Button snorted. “Eew. I’ll send over a box of chocolates.”

“I’ll let the boss know that Change still isn’t the mood to engage in some actual work.”

“And I’ll let you know if that ever changes.” Button said with a sigh before hanging up.

It had long ago stopped being embarrassing to have to explain to the wealth of other secretaries, PAs and advisers that Change wasn’t interested in doing any work today. In the beginning, she’d come up with a myriad of clever and inventive reasons why Change wasn’t around to do something he was meant to be doing. They started with things like “he’s got a headcold” and “he’s been called away on urgent, Presidential business”; they then started to devolve into lies such as “his pet unplugged his alarm clock” (his fictional animal proved a useful source of many an excuse, too many for Button to recount) and “he forgot to come back to work after lunch”. They finally ended up with, frankly, bizarre and desperate cover-ups like “he left the bath running and it completely flooded his house” and “he accidentally boarded a train this morning and is now halfway across the country.” It was Sally, in an unexpected act of kindness, who gently broke it to Button that nobody believed her stories and it was okay to be honest about what Change was really doing…which was nothing at all, really. The relief she’d felt on finally having to drop the pretense had been indescribable and, for a few days, coming into work hadn’t been so bad. This feeling had soon worn off, though.

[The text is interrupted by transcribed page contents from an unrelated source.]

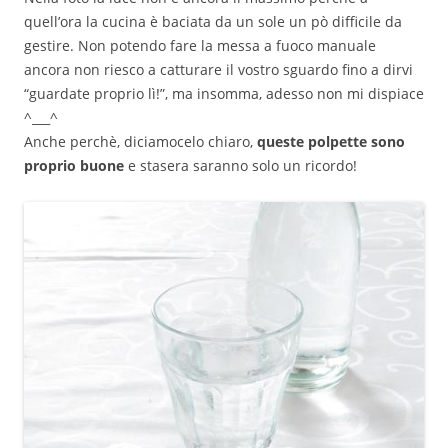
quell’ora la cucina è baciata da un sole un pò difficile da
gestire. Non potendo fare la messa a fuoco manuale
ancora non riesco a catturare il vostro sguardo fino a dirvi
“guardate proprio lì!”, ma insomma, adesso non mi dispiace
^___^
Anche perchè, diciamocelo chiaro,
queste polpette sono
proprio buone
e stasera saranno solo un ricordo!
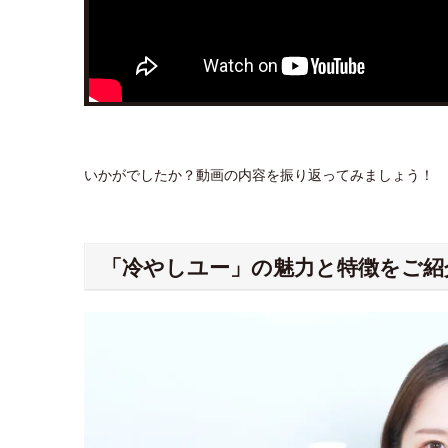
いかがでしたか？動画の内容を振り返ってみましょう！
「冷やしユー」の魅力と特徴をご紹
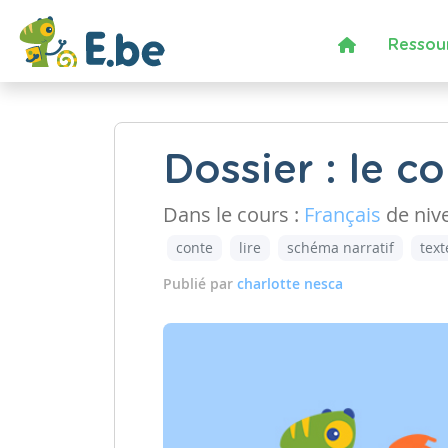
Ressou
Dossier : le c
Dans le cours :
Français
de niv
conte
lire
schéma narratif
text
Publié par
charlotte nesca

In his office, Change was busy trying to cheat at a putting game he’d bought himself by standing a few paces away from the gizmo. It was the most popular of his distractions, especially as it involved playing (or pretending to play) golf; the other office games that displeased him had suffered the same fate as the intercom machine.

“You have an appointment with your tailor at eleven, the Impressive Index at twelve and an appearance on Lomme Weekly at three thirty.” Button announced from the doorway.

Change stopped putting and lent thoughtfully on his club. “Bit quiet today.”

“There’s the latest quarterly projections from the Treasury on your desk...”

“Shred them.” He then went back to cheating.